Onyx: Building a Self-Hosted AI Platform That Doesn’t Lock You Into Vendor Hell
Hook
Most open-source ChatGPT alternatives are just thin wrappers around OpenAI’s API. Onyx took the harder path: building a full-stack RAG platform that treats LLM providers as swappable commodities while solving the gnarly problem of enterprise document permissioning.
Context
The AI tooling landscape has a vendor lock-in problem. You build on OpenAI, you’re married to their rate limits and pricing. You build on Anthropic, you’re rewriting when Claude’s context window changes. Enterprise teams wanting ChatGPT-like functionality face an impossible choice: use cloud providers and lose data control, or cobble together LangChain scripts that break every library update.
Onyx emerged from this frustration as a self-hostable alternative that doesn’t compromise on features. It’s not just another chat UI—it’s a complete AI platform designed for scenarios where you need serious retrieval augmented generation, not toy demos. The system supports enterprise-scale deployments where teams search across Confluence, Jira, GitHub, Slack, and 40+ other sources simultaneously, with document permissions that mirror the source applications.
Technical Insight
At its core, Onyx implements a multi-container architecture written in Python that separates concerns cleanly. The backend handles document ingestion and indexing, the frontend serves the chat UI, and a vector database manages embeddings. But the interesting decisions happen in three areas: hybrid search, connector architecture, and LLM abstraction.
The hybrid search implementation combines vector embeddings with knowledge graphs. Unlike pure vector search that often misses exact keyword matches, or pure keyword search that fails on semantic queries, Onyx’s approach indexes documents with both strategies. When you search, it performs parallel retrieval operations and merges results. The knowledge graph layer adds entity relationships extracted during indexing, enabling queries to traverse organizational structures.
The connector ecosystem is where Onyx’s enterprise focus shines. Each of the 40+ connectors doesn’t just pull documents—it extracts metadata and access control lists. The system preserves permissions from source applications, so when a user queries the system, Onyx filters retrieved documents against their permission set before feeding context to the LLM. This means private Slack channels stay private, even in AI responses—a requirement that eliminates most lightweight alternatives.
The LLM abstraction layer enables working with all major providers (OpenAI, Anthropic, Gemini) and self-hosted options (Ollama, vLLM). Switching between providers appears to be a configuration change rather than a code rewrite, allowing teams to avoid vendor lock-in.
The agentic features build on this foundation. The Deep Research capability chains multiple LLM calls with intermediate search steps, exploring tangential queries through multi-step agentic search. The MCP (Model Context Protocol) integration lets agents invoke external tools and actions. The Code Interpreter feature enables executing code to analyze data, render graphs, and create files, while Image Generation provides prompt-based image creation.

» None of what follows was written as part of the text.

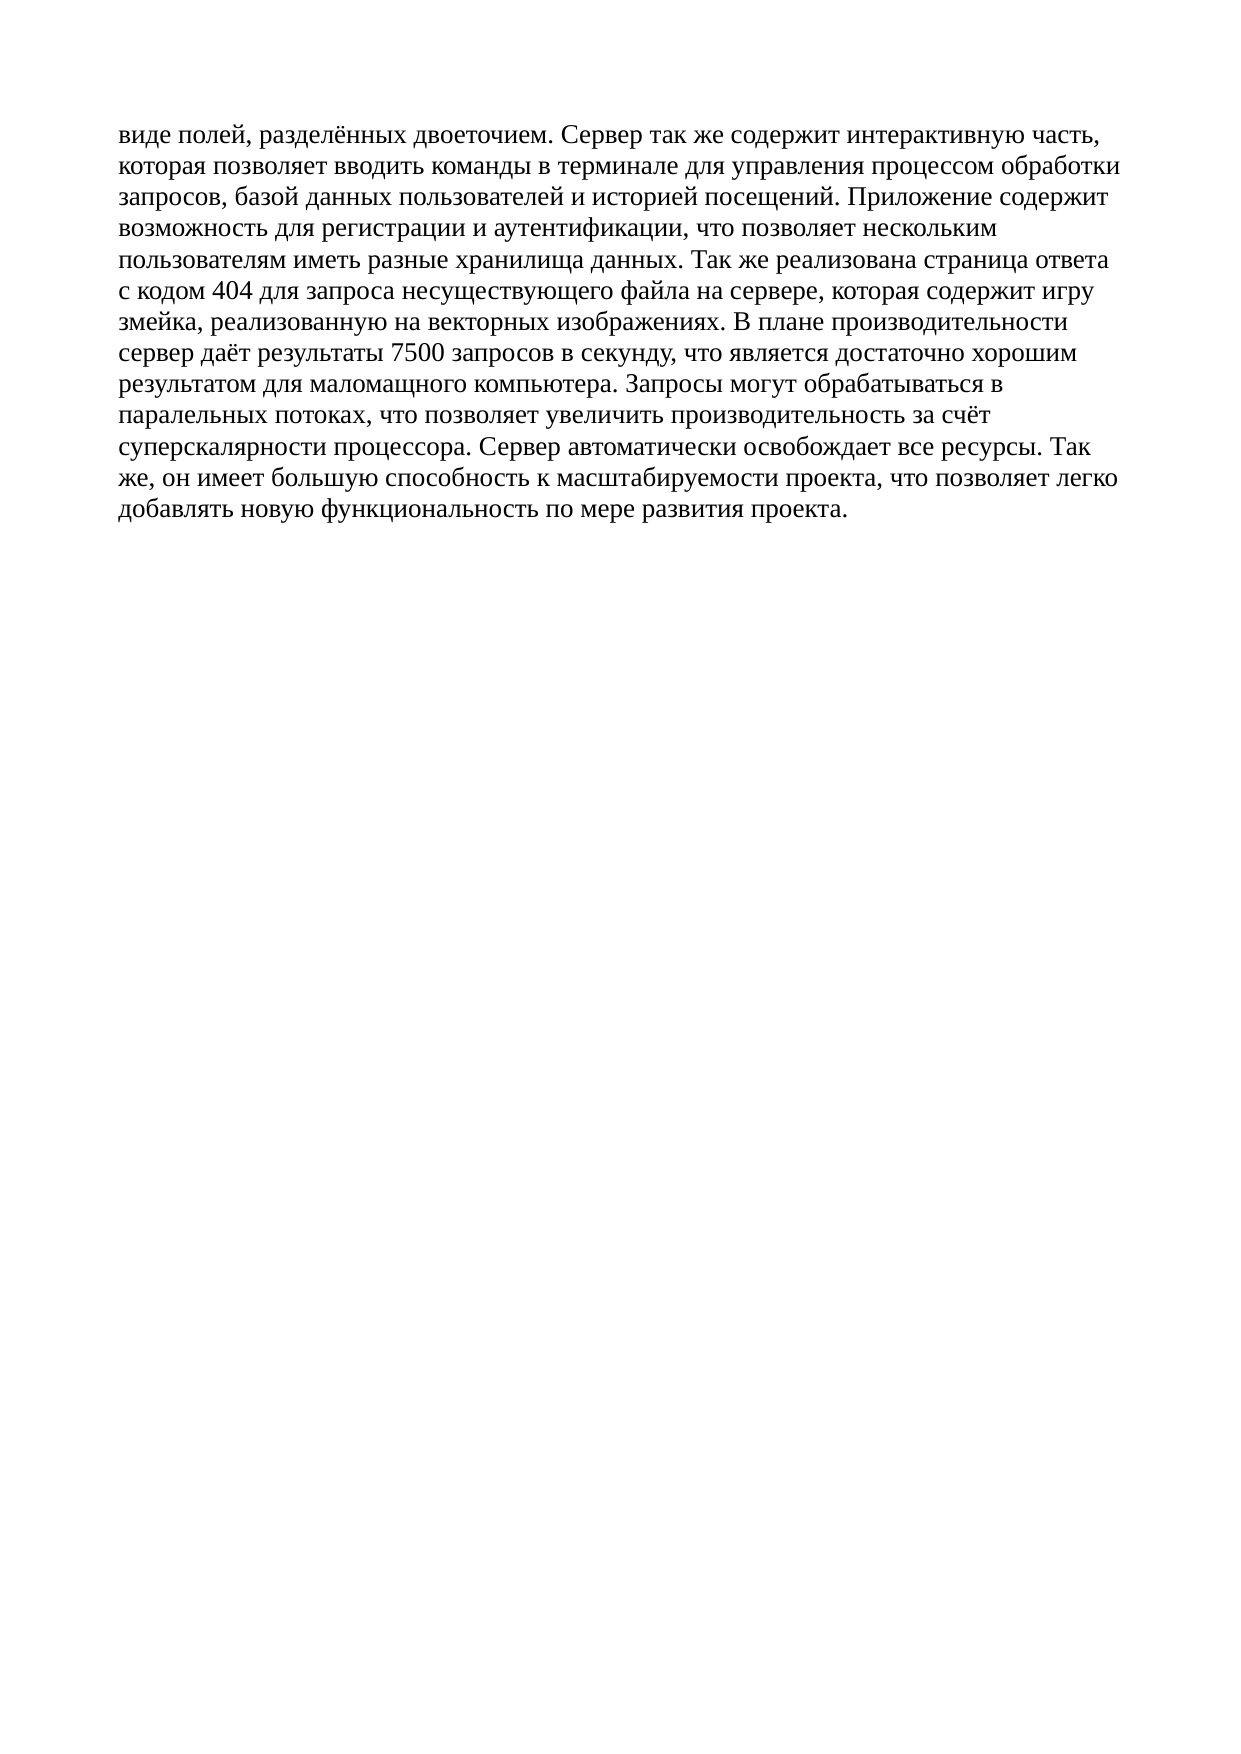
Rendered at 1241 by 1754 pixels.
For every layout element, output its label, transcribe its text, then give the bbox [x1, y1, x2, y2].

Deployment flexibility comes from the containerized design. For small teams, the quickstart installation script starts all services with sensible defaults. For enterprises, the system supports Kubernetes deployments for large teams, along with Terraform options and cloud-specific guides for AWS EKS and Azure. The architecture supports airgapped deployments where no data leaves your network—critical for defense contractors or healthcare providers under strict compliance regimes.
Gotcha
Onyx’s feature richness is a double-edged sword. The system requires running multiple services including a vector database, background indexing workers, a web backend, and a frontend. Based on the documentation mentioning support for ‘tens of millions of documents’, initial document indexing at enterprise scale can be resource-intensive. If you’re just wanting to chat with PDFs on your laptop, this is engineering overkill.
The connector permissioning, while powerful, assumes your source applications have well-defined access controls. If your Google Drive is a permissions mess where everyone can see everything anyway, Onyx’s ACL mirroring just adds complexity without security benefit. And while the documentation covers deployment scenarios, the operational burden of managing the vector database, monitoring indexing pipelines, and debugging connector failures is real. This isn’t a “deploy and forget” system—it’s infrastructure that needs operational maturity to maintain.
Verdict
Use if: You’re building for a team or enterprise that needs ChatGPT-class AI with complete data sovereignty. Your knowledge lives across multiple SaaS apps (among the 40+ supported connectors including Confluence, Notion, Slack, Google Drive) and you need unified search that respects source permissions. You want to avoid vendor lock-in and need the flexibility to switch between cloud LLMs and self-hosted models as economics or compliance requirements shift. You have the operational maturity to run containerized systems in production and need features like SSO, RBAC, and user management. Skip if: You want a simple personal AI assistant without enterprise baggage. You’re fine with managed solutions like Onyx Cloud and don’t need self-hosting. Your use case is just “chat with my LLM” without serious retrieval needs—simpler alternatives exist for basic multi-provider support without the RAG overhead. You’re on resource-constrained hardware where running vector databases isn’t practical.